Besides, we found a correlation between loss of GNG7 protein expression and the absence of cervical metastases. In parallel, we show that loss of GNG7 protein was associated with large tumors of pT3/4 stage. This is surprising, as in the investigated cohort the pT3/4 tumors show more frequently cervical metastases than the pT1/2 tumors. Thus, loss of GNG7 defines probably a subgroup of locally advanced tumors with low metastatic potential. One should of course note that a different mechanism might be responsible for local metastasis with no relation to GNG7.
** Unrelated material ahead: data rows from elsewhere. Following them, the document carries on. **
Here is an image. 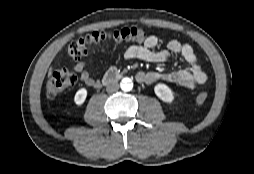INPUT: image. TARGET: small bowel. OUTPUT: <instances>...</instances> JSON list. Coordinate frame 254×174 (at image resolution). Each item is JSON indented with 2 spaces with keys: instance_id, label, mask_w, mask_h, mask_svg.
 Masks as SVG:
<instances>
[{
  "instance_id": "small-bowel-1",
  "label": "small bowel",
  "mask_w": 254,
  "mask_h": 174,
  "mask_svg": "<svg viewBox=\"0 0 254 174\" xmlns=\"http://www.w3.org/2000/svg\"><path fill=\"white\" fill-rule=\"evenodd\" d=\"M157 46V37L148 36L142 44L129 46L124 52V58L127 60L139 59L151 63H160L168 60L171 54H177L182 57L186 67L167 73L141 71L136 74L138 82L151 85L159 80H163L188 89H194L206 83L207 75L189 44L181 43L178 40H171L167 43L166 49H158ZM74 70L80 73L81 81L87 86L93 88L100 86V82L88 71L86 62H77L74 65Z\"/></svg>"
}]
</instances>
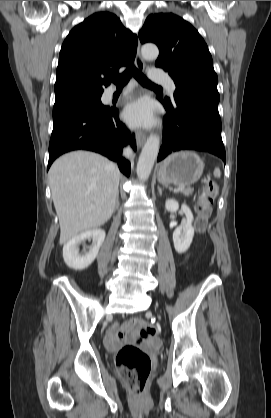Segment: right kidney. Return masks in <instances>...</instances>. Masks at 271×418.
Wrapping results in <instances>:
<instances>
[{"label": "right kidney", "instance_id": "obj_1", "mask_svg": "<svg viewBox=\"0 0 271 418\" xmlns=\"http://www.w3.org/2000/svg\"><path fill=\"white\" fill-rule=\"evenodd\" d=\"M86 239H92V245L88 252L81 255L79 254V244ZM104 239V230L92 229L85 231L69 240L63 247V258L66 265L75 270H83L87 268L97 257Z\"/></svg>", "mask_w": 271, "mask_h": 418}]
</instances>
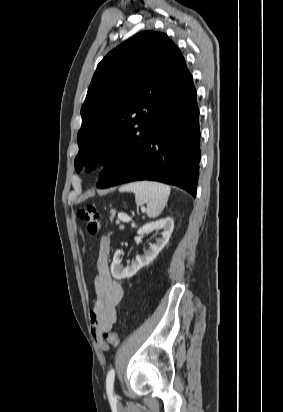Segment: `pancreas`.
<instances>
[{"instance_id":"cf45deb5","label":"pancreas","mask_w":283,"mask_h":412,"mask_svg":"<svg viewBox=\"0 0 283 412\" xmlns=\"http://www.w3.org/2000/svg\"><path fill=\"white\" fill-rule=\"evenodd\" d=\"M115 211H111V216H110V221L112 222L114 217H115ZM117 223H119V220H117Z\"/></svg>"}]
</instances>
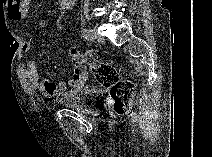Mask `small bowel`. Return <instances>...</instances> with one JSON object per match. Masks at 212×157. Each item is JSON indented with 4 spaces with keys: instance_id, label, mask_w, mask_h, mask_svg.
Instances as JSON below:
<instances>
[{
    "instance_id": "small-bowel-1",
    "label": "small bowel",
    "mask_w": 212,
    "mask_h": 157,
    "mask_svg": "<svg viewBox=\"0 0 212 157\" xmlns=\"http://www.w3.org/2000/svg\"><path fill=\"white\" fill-rule=\"evenodd\" d=\"M74 0H61L60 5L63 10H71L74 6ZM8 18L12 21H19L26 17L29 10L28 0H10L6 4ZM23 52L31 50V43L26 41L22 45ZM21 76L29 89H39L48 97H56L66 93L69 89L79 88L82 83L75 81L74 76L71 79H46L39 77L37 64L30 60L20 69Z\"/></svg>"
}]
</instances>
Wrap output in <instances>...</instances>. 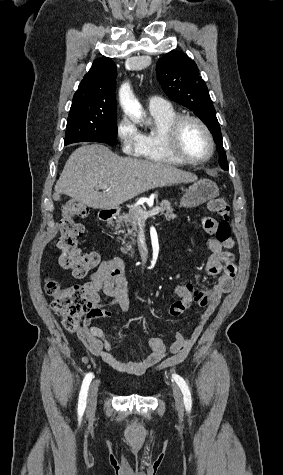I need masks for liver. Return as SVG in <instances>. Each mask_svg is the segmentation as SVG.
<instances>
[{"mask_svg":"<svg viewBox=\"0 0 283 475\" xmlns=\"http://www.w3.org/2000/svg\"><path fill=\"white\" fill-rule=\"evenodd\" d=\"M198 180L195 174L177 170L169 164L146 162L139 158H120L106 146H82L69 156L55 186L56 194H66L74 202L89 208H118L135 196L173 184ZM108 184L111 190L95 192L96 186Z\"/></svg>","mask_w":283,"mask_h":475,"instance_id":"1","label":"liver"}]
</instances>
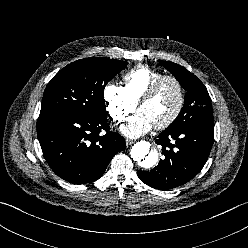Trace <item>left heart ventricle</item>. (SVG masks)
Listing matches in <instances>:
<instances>
[{
    "label": "left heart ventricle",
    "mask_w": 248,
    "mask_h": 248,
    "mask_svg": "<svg viewBox=\"0 0 248 248\" xmlns=\"http://www.w3.org/2000/svg\"><path fill=\"white\" fill-rule=\"evenodd\" d=\"M179 94L174 82L165 81L155 95L141 105L139 111L144 112L153 125L166 120L178 105Z\"/></svg>",
    "instance_id": "left-heart-ventricle-1"
}]
</instances>
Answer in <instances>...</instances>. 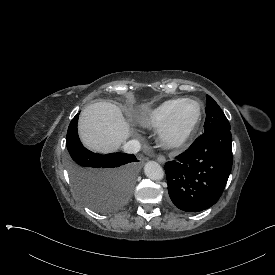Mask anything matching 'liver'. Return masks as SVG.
Instances as JSON below:
<instances>
[{"label": "liver", "mask_w": 275, "mask_h": 275, "mask_svg": "<svg viewBox=\"0 0 275 275\" xmlns=\"http://www.w3.org/2000/svg\"><path fill=\"white\" fill-rule=\"evenodd\" d=\"M78 130L87 148L102 153L118 150L130 135L120 108L108 102L87 106L80 114Z\"/></svg>", "instance_id": "1"}]
</instances>
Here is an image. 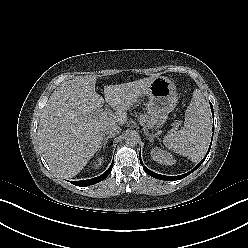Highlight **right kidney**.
Instances as JSON below:
<instances>
[{
  "instance_id": "right-kidney-1",
  "label": "right kidney",
  "mask_w": 248,
  "mask_h": 248,
  "mask_svg": "<svg viewBox=\"0 0 248 248\" xmlns=\"http://www.w3.org/2000/svg\"><path fill=\"white\" fill-rule=\"evenodd\" d=\"M103 159H104L103 157H99V158L94 162V167H95V168H98L99 166H101L102 163L104 162Z\"/></svg>"
}]
</instances>
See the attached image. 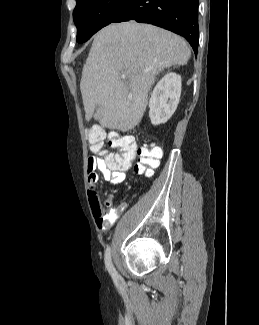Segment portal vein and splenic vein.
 <instances>
[{
    "instance_id": "18ae733b",
    "label": "portal vein and splenic vein",
    "mask_w": 259,
    "mask_h": 325,
    "mask_svg": "<svg viewBox=\"0 0 259 325\" xmlns=\"http://www.w3.org/2000/svg\"><path fill=\"white\" fill-rule=\"evenodd\" d=\"M121 78H122L123 80H125V79H126V76H125V75H122Z\"/></svg>"
}]
</instances>
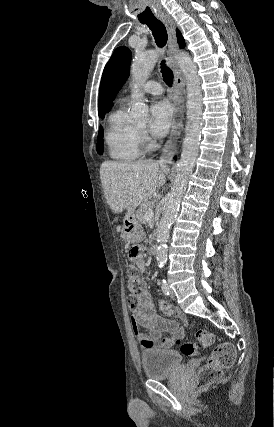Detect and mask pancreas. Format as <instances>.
<instances>
[{"label":"pancreas","instance_id":"cf45deb5","mask_svg":"<svg viewBox=\"0 0 274 427\" xmlns=\"http://www.w3.org/2000/svg\"><path fill=\"white\" fill-rule=\"evenodd\" d=\"M155 204V200H152V202H144V204H141L139 210H137V219L140 221V223H145V214L148 212V210H153Z\"/></svg>","mask_w":274,"mask_h":427}]
</instances>
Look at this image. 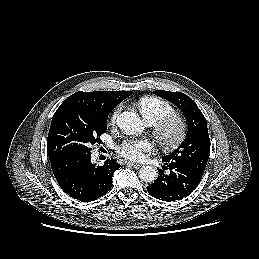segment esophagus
Instances as JSON below:
<instances>
[{
	"instance_id": "esophagus-1",
	"label": "esophagus",
	"mask_w": 259,
	"mask_h": 259,
	"mask_svg": "<svg viewBox=\"0 0 259 259\" xmlns=\"http://www.w3.org/2000/svg\"><path fill=\"white\" fill-rule=\"evenodd\" d=\"M125 163L134 167V168H140L141 167V164L133 163V162H130V161H125Z\"/></svg>"
}]
</instances>
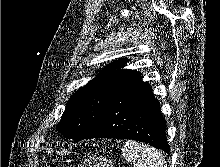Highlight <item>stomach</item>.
<instances>
[{
    "instance_id": "obj_1",
    "label": "stomach",
    "mask_w": 220,
    "mask_h": 167,
    "mask_svg": "<svg viewBox=\"0 0 220 167\" xmlns=\"http://www.w3.org/2000/svg\"><path fill=\"white\" fill-rule=\"evenodd\" d=\"M78 167H113V162L102 156H92L79 164Z\"/></svg>"
}]
</instances>
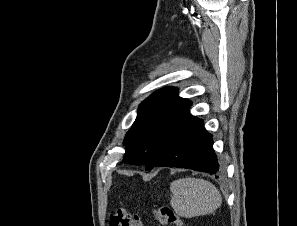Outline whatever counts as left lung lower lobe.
Returning <instances> with one entry per match:
<instances>
[{"instance_id":"1","label":"left lung lower lobe","mask_w":297,"mask_h":226,"mask_svg":"<svg viewBox=\"0 0 297 226\" xmlns=\"http://www.w3.org/2000/svg\"><path fill=\"white\" fill-rule=\"evenodd\" d=\"M212 145V136L203 127V121L190 115L154 167L188 168L218 178L222 171Z\"/></svg>"}]
</instances>
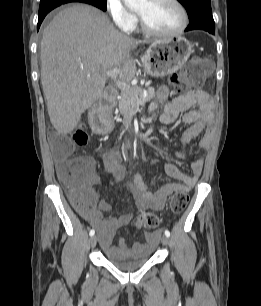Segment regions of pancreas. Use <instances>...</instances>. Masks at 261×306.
<instances>
[{
	"instance_id": "1",
	"label": "pancreas",
	"mask_w": 261,
	"mask_h": 306,
	"mask_svg": "<svg viewBox=\"0 0 261 306\" xmlns=\"http://www.w3.org/2000/svg\"><path fill=\"white\" fill-rule=\"evenodd\" d=\"M155 97V89L147 86V90L139 86L130 87L128 90L120 91L119 112L121 115H128L132 109L138 107L139 101L149 102Z\"/></svg>"
}]
</instances>
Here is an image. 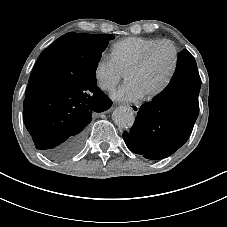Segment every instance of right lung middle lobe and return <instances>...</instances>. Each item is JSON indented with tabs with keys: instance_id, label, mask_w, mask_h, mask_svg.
I'll return each mask as SVG.
<instances>
[{
	"instance_id": "1",
	"label": "right lung middle lobe",
	"mask_w": 227,
	"mask_h": 227,
	"mask_svg": "<svg viewBox=\"0 0 227 227\" xmlns=\"http://www.w3.org/2000/svg\"><path fill=\"white\" fill-rule=\"evenodd\" d=\"M114 38L111 34L75 32L61 36L40 54L28 84L41 88L53 83L69 89L96 84L97 64Z\"/></svg>"
}]
</instances>
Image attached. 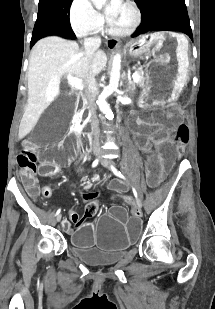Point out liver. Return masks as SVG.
<instances>
[{"label":"liver","mask_w":215,"mask_h":309,"mask_svg":"<svg viewBox=\"0 0 215 309\" xmlns=\"http://www.w3.org/2000/svg\"><path fill=\"white\" fill-rule=\"evenodd\" d=\"M104 50L95 52L91 64L85 58V50L75 40L61 36H46L34 44L28 66V104L19 126V138L26 136L36 124L40 114L58 96L62 76L85 78L88 72L94 76L106 66Z\"/></svg>","instance_id":"6515ba94"}]
</instances>
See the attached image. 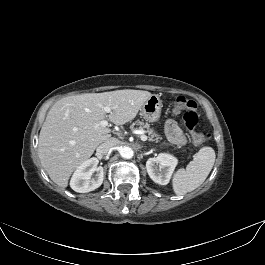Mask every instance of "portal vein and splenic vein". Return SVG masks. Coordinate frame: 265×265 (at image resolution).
Masks as SVG:
<instances>
[{
  "mask_svg": "<svg viewBox=\"0 0 265 265\" xmlns=\"http://www.w3.org/2000/svg\"><path fill=\"white\" fill-rule=\"evenodd\" d=\"M104 111L106 113H110L112 111V108L109 107V106H106V107H104ZM99 125L102 126V127H106V126H108V121L102 120V121H100ZM140 138H141L142 141H146L147 140V136L145 135L144 131L141 133V137Z\"/></svg>",
  "mask_w": 265,
  "mask_h": 265,
  "instance_id": "18ae733b",
  "label": "portal vein and splenic vein"
}]
</instances>
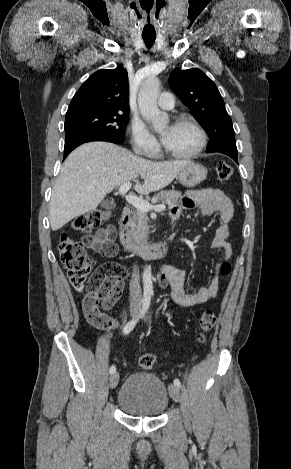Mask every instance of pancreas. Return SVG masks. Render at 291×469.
Wrapping results in <instances>:
<instances>
[{"label": "pancreas", "mask_w": 291, "mask_h": 469, "mask_svg": "<svg viewBox=\"0 0 291 469\" xmlns=\"http://www.w3.org/2000/svg\"><path fill=\"white\" fill-rule=\"evenodd\" d=\"M180 197L181 192L179 191L165 190L155 194L153 199L161 201L172 207L177 204ZM148 221L149 218L146 212L138 209L133 212V217L129 222V234L134 242L145 243L147 241V235L149 233Z\"/></svg>", "instance_id": "pancreas-1"}]
</instances>
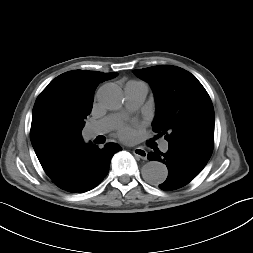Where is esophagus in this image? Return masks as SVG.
<instances>
[{
	"label": "esophagus",
	"instance_id": "34e87169",
	"mask_svg": "<svg viewBox=\"0 0 253 253\" xmlns=\"http://www.w3.org/2000/svg\"><path fill=\"white\" fill-rule=\"evenodd\" d=\"M133 154L143 160L147 159V151L142 147H136L133 149Z\"/></svg>",
	"mask_w": 253,
	"mask_h": 253
}]
</instances>
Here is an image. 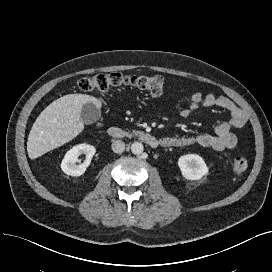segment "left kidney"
<instances>
[{
    "label": "left kidney",
    "instance_id": "left-kidney-1",
    "mask_svg": "<svg viewBox=\"0 0 272 272\" xmlns=\"http://www.w3.org/2000/svg\"><path fill=\"white\" fill-rule=\"evenodd\" d=\"M178 166L187 180H200L208 174V167L203 158L197 154L183 155L178 160Z\"/></svg>",
    "mask_w": 272,
    "mask_h": 272
}]
</instances>
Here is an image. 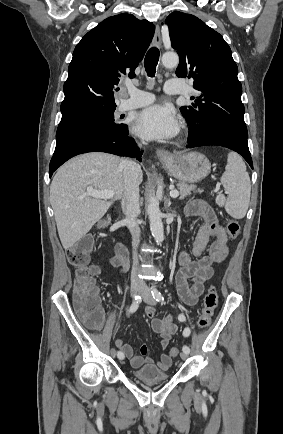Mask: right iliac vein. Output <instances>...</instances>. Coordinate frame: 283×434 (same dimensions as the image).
<instances>
[{
	"label": "right iliac vein",
	"instance_id": "right-iliac-vein-1",
	"mask_svg": "<svg viewBox=\"0 0 283 434\" xmlns=\"http://www.w3.org/2000/svg\"><path fill=\"white\" fill-rule=\"evenodd\" d=\"M139 289H140V283L138 281H133L131 284V290H130L131 296L135 297L137 292L139 291ZM110 354L112 357H115L116 356V350L114 348H112L110 350Z\"/></svg>",
	"mask_w": 283,
	"mask_h": 434
}]
</instances>
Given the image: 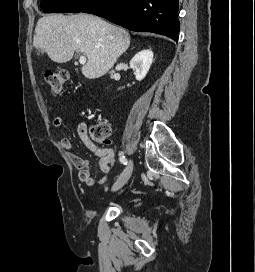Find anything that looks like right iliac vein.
Instances as JSON below:
<instances>
[{
    "label": "right iliac vein",
    "mask_w": 255,
    "mask_h": 272,
    "mask_svg": "<svg viewBox=\"0 0 255 272\" xmlns=\"http://www.w3.org/2000/svg\"><path fill=\"white\" fill-rule=\"evenodd\" d=\"M132 170H133V162L130 161L128 166L124 169V171L122 172L120 177L114 183L113 188H112L113 191L120 189L121 187H123L126 184V182L129 180V178L131 176Z\"/></svg>",
    "instance_id": "1"
}]
</instances>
Last, we show that GNG7 promoter methylation is significantly more frequent in young adult patients age ≤45 as compared to patients age >45 (p < 0.001). Interestingly, O'Regan et al. showed that promoter hypermethylation of the most frequently inactivated tumor suppressor gene in head and neck cancer namely CDKN2A is a more common event in patients younger than 40 years than in older patients where genomic deletion was more common (O'Regan et al. 2008). Taken together, this might suggest that epigenetic silencing of tumor suppressor genes is more prevalent in young patients and with age shifts toward genomic loss in line with the general observation that genomic instability increases with age.

In summary we show here that loss of GNG7 protein expression is a frequent event in head and neck cancer. Our results indicate moreover, that GNG7 protein expression is lost predominantly in advanced T stage tumors with low metastatic potential. Besides, we suggest epigenetic silencing as the mechanism of GNG7 gene inactivation which might be especially true for young adult patients.